Industry: The biggest and constant threat to independent retailers, says Lennon, is Amazon. Online tax rules, for one, gave the giant Internet retailer a competitive advantage for years, says Lennon. But even worse, she says, is the growing trend of people who use stores such as the Foot Landing to gather information, then go home and shop online. “Amazon is the worst thing to happen to us,” says Lennon. “(Customers) want to use our specialty as a dressing room.” Lennon says some non-customers not only come in and try on multiple pairs of shoes without making a purchase, but they also snap smartphone pictures and do research right there in the showroom. “It's a really big problem,” she says.

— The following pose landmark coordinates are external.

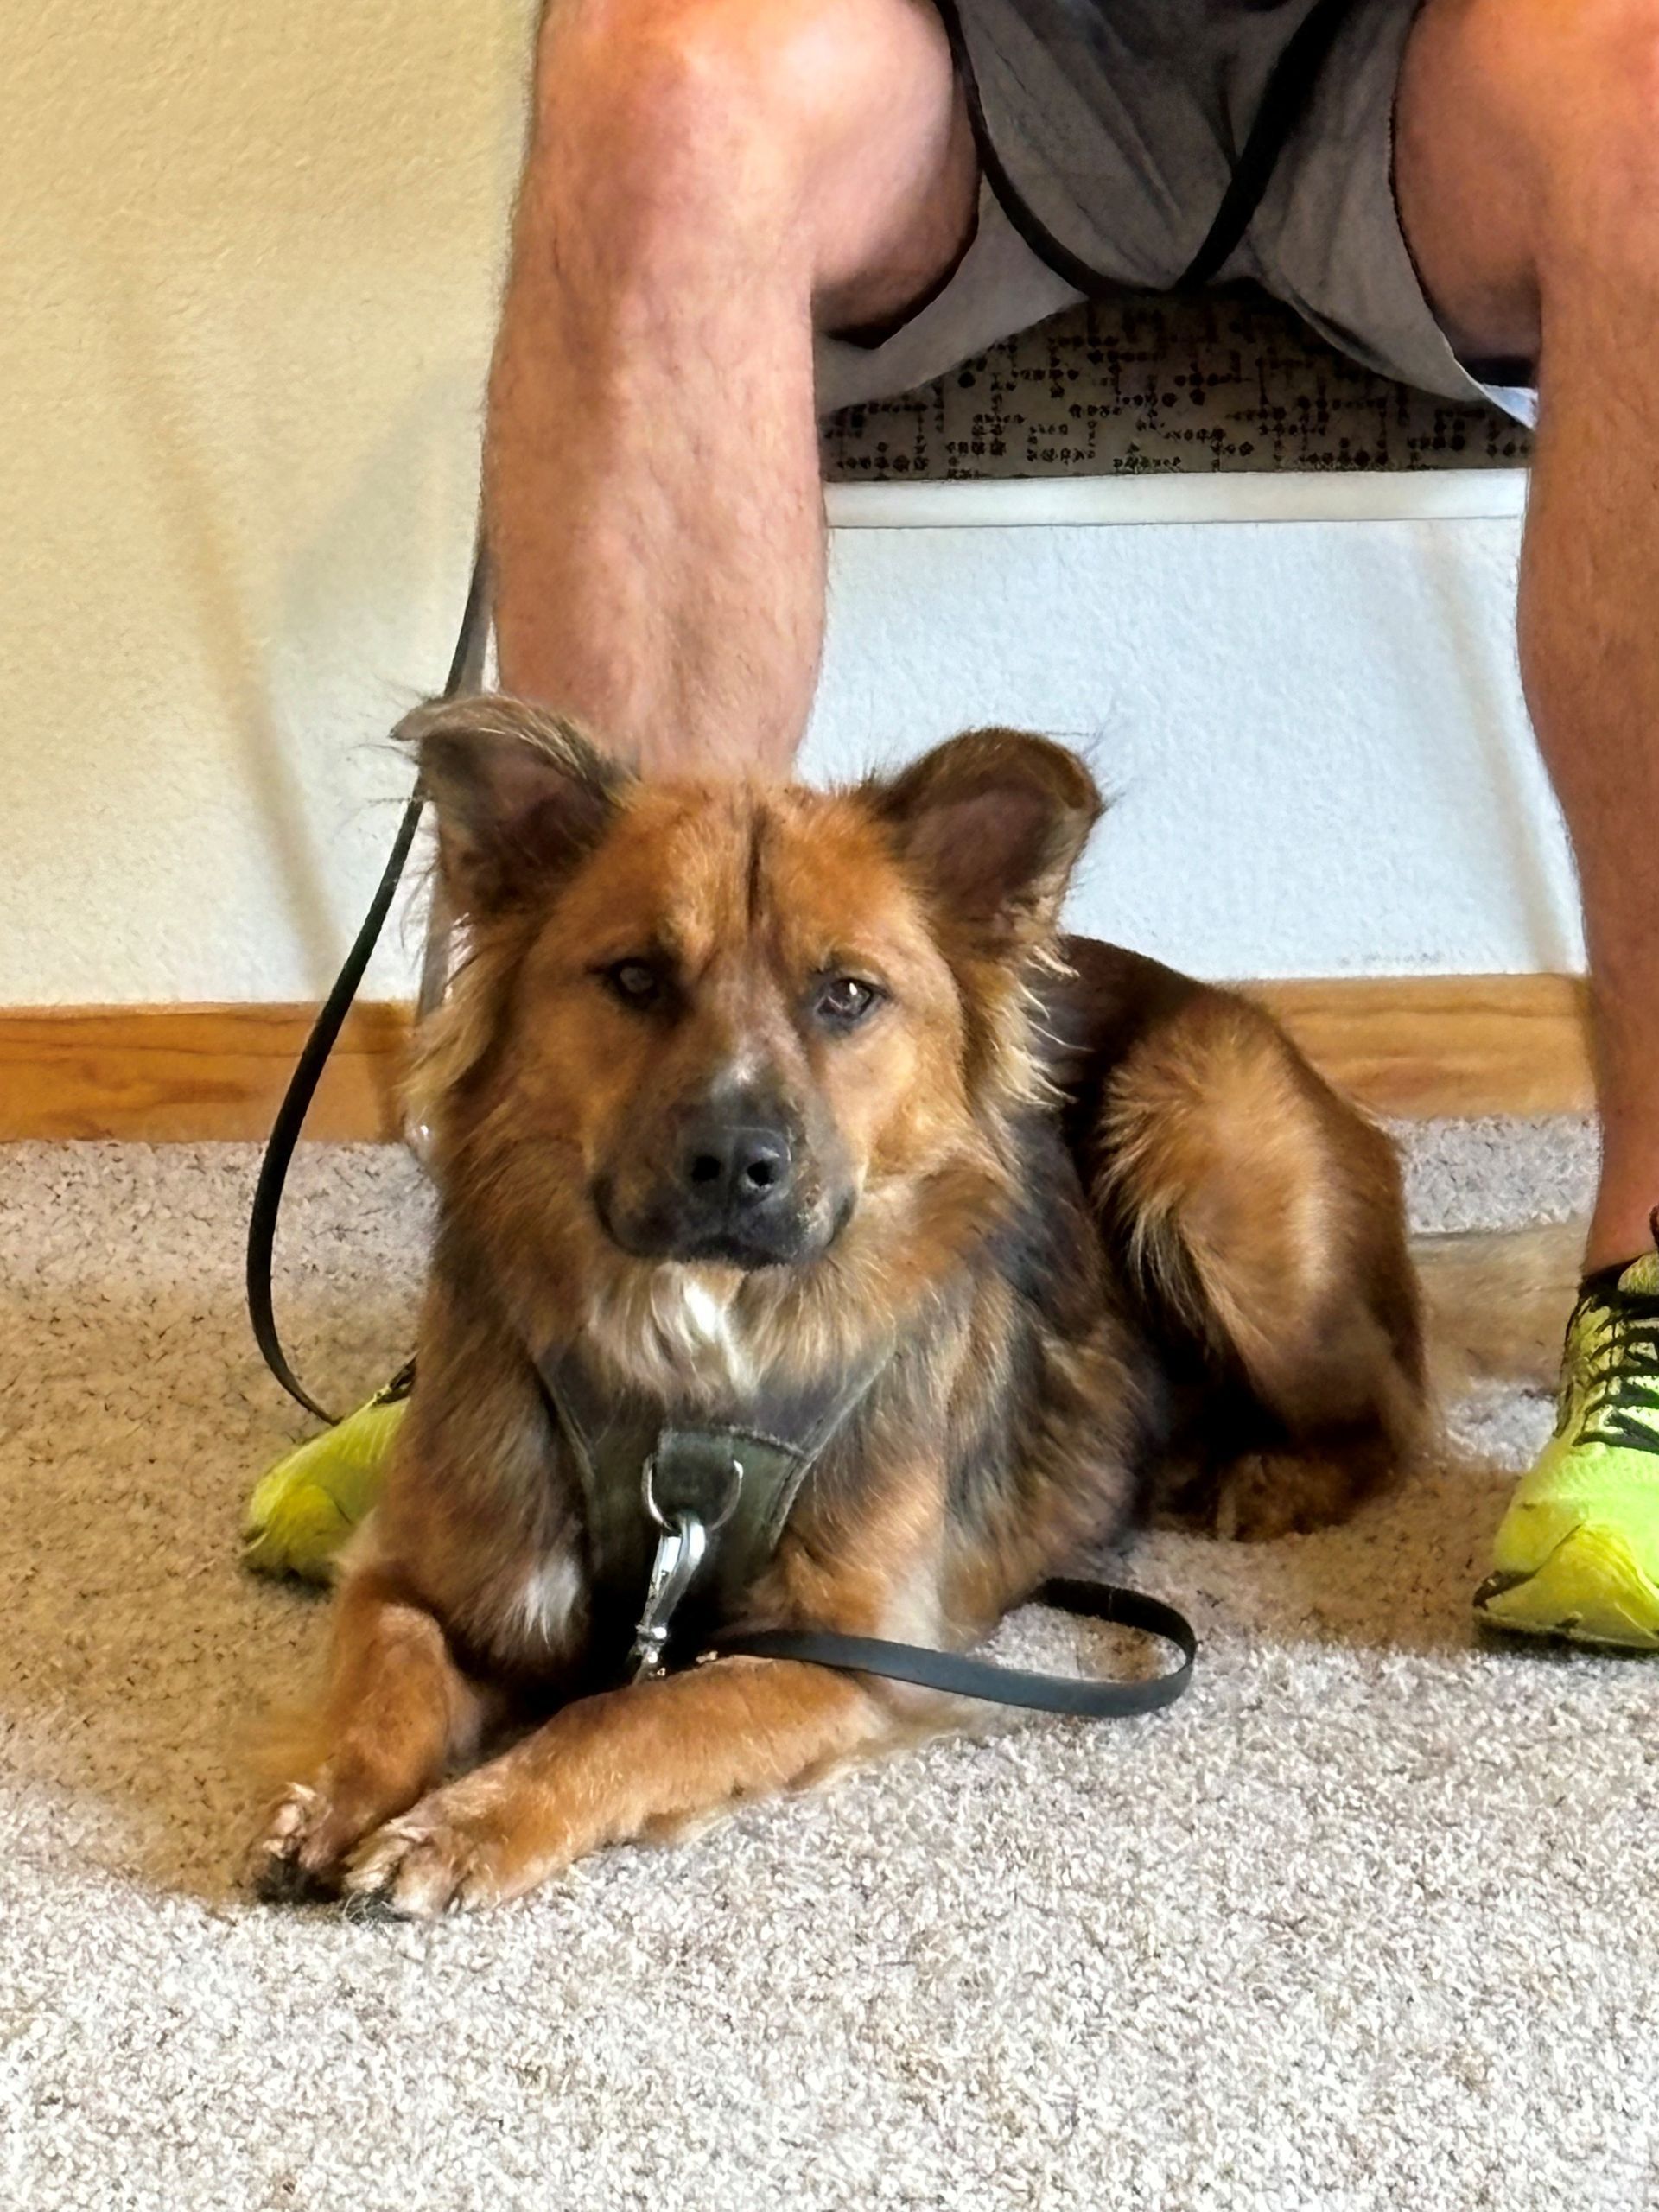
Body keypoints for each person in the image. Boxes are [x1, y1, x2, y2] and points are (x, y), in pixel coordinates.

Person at [460, 0, 1659, 1645]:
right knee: (659, 69)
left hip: (1412, 56)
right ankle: (583, 1310)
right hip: (968, 53)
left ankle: (1652, 1281)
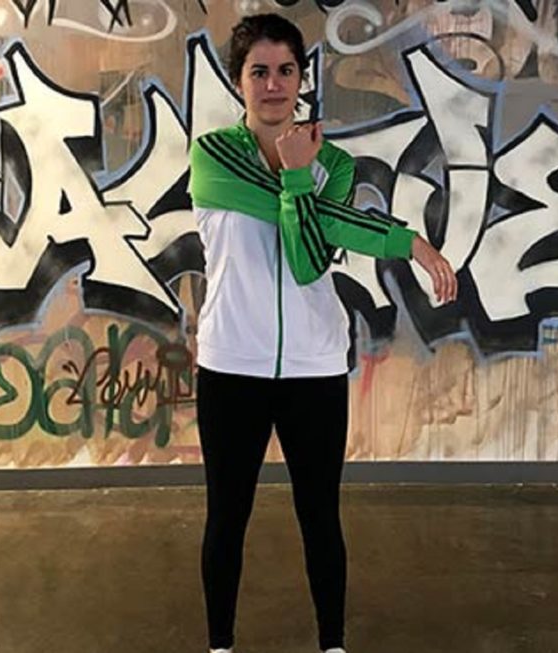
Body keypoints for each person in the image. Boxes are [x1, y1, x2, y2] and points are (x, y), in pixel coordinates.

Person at [187, 13, 458, 653]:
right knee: (227, 517)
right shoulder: (213, 154)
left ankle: (332, 643)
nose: (273, 84)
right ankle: (220, 644)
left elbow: (309, 258)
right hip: (232, 364)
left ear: (301, 78)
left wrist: (305, 180)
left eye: (286, 70)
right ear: (238, 81)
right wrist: (297, 180)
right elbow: (321, 229)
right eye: (259, 72)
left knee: (320, 515)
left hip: (314, 365)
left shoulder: (331, 163)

Region: The Punta Gorda area — both to the good and bad, says Lennon — is losing its “best kept secret” status. The Charlotte County waterfront town, says Lennon, “has become a really desirable” place to live that's close but not too close to either Sarasota or Fort Myers. So more development, she says, means more and better businesses, which is a good thing. But she also realizes this is Florida, where growth plans often outpace infrastructure and other needs. So many people Lennon knows are cautious about growing too much, too fast. Says Lennon: “We want to remain a quaint little town.”
Commercial real estate
Principal | Steelbridge Capital Corp.
Company: Caplan, whose firm has owned office buildings from Clearwater to Naples, believes Steelbridge could embark on significant acquisition activity in the coming year. Like many firms, Steelbridge took a bit of a “pause” in 2016 to reflect on market conditions and digest and stabilize previous purchases, prompted by a recognition that the Gulf Coast's economic rebound was in the sixth of what is typically a seven-year cycle. The recently concluded presidential election and concerns about the future of interest rates also caused many real estate investors to wait on the sidelines. “There's been de minimis new construction of suburban office buildings during this cycle, which is what we buy,” he says. “We see that as favorable for us.”
Industry: Florida continues to have job and population growth and maintain its low tax status, which Caplan believes bodes well for commercial real estate in the coming year. And because there's been a general lack of new construction of suburban office product, business growth has pushed demand to existing properties. “We think the sector looks good, and we think the industry is poised to continue to grow,” he says. “It may not grow as much as it has the past three-to-five years, but there will be growth. I think the horizon is overall very solid.”
Region: Because the region is likely to grow from both a population and jobs standpoint, Caplan foresees a “domino effect” that will boost retail offerings, industrial properties, the apartment sector and self-storage facilities — as well as office space. “It sounds cliche, but the Florida story is one of low taxes, a good quality of life and relatively affordable housing opportunities as compared with some parts of the country,” he says. Infrastructure issues will be a challenge going forward, Caplan contends, especially in areas such as Tampa, Orlando, the Interstate 4 corridor, and to a lesser degree in Naples and Sarasota. Says Caplan: “It's the side effect of growth that one can't avoid.”